I don't know if this rings a bell with anyone or not & I'm still trying to narrow down the recipe, so if you have an idea I'd love to hear it. Once I come up with what I believe to be spu...I mean Cassata, I shall pass it on.


----------



## nowiamone (Jan 23, 2005)

Being a little italian gal, my experiance with spumoni (as my household has always called it) is that every family has a twist on it. Like many Italian dishes the content can be varied seasonly by what is available or what is in the pantry that day.

But make your ice creams individually, rich unique flavors with fresh crushed fruits. In my family, you must have a candied fruit, raisin and nut layer soaked in rum. 

We put the candied cherries in the pistachio layer; crushed strawberries in the strawberry layer, very decandent dark chocolate; and whipped layer with the rum soaked fruit flavors. This time of the year I would have a fresh peach layer (probably with a shot of grand marinier) or have added peaches to the fruit layer. 

A cake layer may have a little sherry, rum or brandy soaked in it. 
We had a large dinner at the restaurant, I simply soaked all of my fruits & nuts in the rum and stirred into a good quality ice cream, to serve alongside an italian cream cake.
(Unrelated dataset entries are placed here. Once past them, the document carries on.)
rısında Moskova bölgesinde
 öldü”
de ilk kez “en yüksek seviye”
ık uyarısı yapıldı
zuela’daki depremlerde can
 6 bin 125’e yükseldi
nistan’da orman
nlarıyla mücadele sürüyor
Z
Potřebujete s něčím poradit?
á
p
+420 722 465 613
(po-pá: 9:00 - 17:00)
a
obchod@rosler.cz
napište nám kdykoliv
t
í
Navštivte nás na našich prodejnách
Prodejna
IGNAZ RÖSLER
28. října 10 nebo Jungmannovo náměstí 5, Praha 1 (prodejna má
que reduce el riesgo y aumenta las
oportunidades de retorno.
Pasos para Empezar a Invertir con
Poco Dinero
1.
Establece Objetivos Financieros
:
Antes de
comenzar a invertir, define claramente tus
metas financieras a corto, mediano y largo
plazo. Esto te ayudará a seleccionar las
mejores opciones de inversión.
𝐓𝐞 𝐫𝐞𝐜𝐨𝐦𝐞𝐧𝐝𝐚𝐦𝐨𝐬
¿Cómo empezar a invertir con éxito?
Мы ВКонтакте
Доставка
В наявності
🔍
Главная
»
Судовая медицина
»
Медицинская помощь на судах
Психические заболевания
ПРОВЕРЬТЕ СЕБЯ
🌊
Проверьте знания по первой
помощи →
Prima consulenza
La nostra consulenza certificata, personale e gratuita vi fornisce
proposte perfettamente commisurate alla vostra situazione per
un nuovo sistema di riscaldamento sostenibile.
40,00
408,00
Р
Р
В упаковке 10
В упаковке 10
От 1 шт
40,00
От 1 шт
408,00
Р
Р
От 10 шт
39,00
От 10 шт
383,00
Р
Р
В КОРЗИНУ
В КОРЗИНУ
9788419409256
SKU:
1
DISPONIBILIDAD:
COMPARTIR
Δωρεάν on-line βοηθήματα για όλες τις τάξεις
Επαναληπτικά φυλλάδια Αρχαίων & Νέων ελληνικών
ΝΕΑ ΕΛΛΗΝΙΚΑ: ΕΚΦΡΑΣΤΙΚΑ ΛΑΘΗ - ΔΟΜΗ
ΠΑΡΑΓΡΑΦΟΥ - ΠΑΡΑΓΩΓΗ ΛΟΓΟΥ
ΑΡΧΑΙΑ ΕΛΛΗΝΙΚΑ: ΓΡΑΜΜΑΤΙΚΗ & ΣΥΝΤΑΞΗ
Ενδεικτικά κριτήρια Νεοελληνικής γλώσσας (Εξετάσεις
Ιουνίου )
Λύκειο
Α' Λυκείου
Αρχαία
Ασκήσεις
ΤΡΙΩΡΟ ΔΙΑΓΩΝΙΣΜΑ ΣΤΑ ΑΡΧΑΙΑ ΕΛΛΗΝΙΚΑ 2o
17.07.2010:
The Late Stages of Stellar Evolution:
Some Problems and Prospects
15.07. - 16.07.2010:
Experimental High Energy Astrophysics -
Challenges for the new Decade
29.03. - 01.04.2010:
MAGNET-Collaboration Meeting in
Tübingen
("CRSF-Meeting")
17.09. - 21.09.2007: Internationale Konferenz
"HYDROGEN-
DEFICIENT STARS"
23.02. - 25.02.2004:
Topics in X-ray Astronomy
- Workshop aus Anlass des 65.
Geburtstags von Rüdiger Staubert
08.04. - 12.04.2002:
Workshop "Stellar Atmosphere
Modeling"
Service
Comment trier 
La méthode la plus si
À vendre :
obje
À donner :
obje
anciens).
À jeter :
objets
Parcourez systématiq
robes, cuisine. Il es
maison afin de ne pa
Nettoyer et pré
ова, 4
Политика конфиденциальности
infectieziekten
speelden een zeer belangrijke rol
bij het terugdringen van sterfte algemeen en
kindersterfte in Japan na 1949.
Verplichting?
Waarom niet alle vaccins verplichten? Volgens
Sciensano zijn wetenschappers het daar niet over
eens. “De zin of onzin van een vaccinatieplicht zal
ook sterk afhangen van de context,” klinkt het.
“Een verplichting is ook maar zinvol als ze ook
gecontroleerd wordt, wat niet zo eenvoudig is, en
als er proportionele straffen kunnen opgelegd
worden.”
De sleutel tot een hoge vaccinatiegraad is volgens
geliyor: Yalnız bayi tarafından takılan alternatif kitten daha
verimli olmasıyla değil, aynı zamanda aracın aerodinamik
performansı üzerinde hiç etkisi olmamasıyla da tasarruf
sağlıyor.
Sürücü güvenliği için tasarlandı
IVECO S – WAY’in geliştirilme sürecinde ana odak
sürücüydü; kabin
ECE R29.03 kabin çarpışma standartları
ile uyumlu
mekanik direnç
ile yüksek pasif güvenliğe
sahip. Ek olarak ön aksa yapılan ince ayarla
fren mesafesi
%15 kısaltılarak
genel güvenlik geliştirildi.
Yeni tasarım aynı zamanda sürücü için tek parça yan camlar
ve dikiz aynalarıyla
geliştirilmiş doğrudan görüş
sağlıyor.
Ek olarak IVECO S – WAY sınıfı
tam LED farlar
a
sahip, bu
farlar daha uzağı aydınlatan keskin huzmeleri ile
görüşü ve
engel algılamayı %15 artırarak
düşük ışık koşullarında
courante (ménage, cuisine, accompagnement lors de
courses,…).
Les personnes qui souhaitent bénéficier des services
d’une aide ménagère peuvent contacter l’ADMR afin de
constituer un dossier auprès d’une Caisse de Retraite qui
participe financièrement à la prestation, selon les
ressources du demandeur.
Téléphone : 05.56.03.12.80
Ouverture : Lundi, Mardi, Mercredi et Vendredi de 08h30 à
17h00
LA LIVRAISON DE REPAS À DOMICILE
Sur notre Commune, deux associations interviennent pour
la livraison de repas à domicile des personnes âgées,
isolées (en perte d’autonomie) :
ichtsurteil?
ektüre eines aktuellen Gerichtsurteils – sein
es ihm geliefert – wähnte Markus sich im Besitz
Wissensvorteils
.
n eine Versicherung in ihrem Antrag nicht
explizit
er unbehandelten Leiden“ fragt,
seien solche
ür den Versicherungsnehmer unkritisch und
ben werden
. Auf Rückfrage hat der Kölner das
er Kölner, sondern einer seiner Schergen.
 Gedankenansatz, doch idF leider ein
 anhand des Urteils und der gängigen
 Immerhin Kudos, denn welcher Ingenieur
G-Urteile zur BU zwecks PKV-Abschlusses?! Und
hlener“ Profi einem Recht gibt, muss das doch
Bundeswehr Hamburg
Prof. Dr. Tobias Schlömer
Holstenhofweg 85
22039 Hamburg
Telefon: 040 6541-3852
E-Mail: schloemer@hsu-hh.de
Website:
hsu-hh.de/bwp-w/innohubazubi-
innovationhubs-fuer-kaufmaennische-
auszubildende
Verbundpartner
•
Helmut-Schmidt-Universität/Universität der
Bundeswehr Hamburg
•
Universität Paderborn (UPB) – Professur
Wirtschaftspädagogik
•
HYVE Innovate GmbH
The party loved it; the ones who are regulars are always asking my when we will do it again. My problem? Don't know if it will taste the same again! 

I'm sure there are recipes for it, but it's one of those things that you just make......a little differant everytime. Just have fun with it.


----------



## opossum (Jul 27, 2006)

Howdy,

As I am learning many of the recipes of Italy are known for varying from region to region, however each new recipe that I hear of or read helps me in forming my own idea of what I want to try.

Thanks for the post!


----------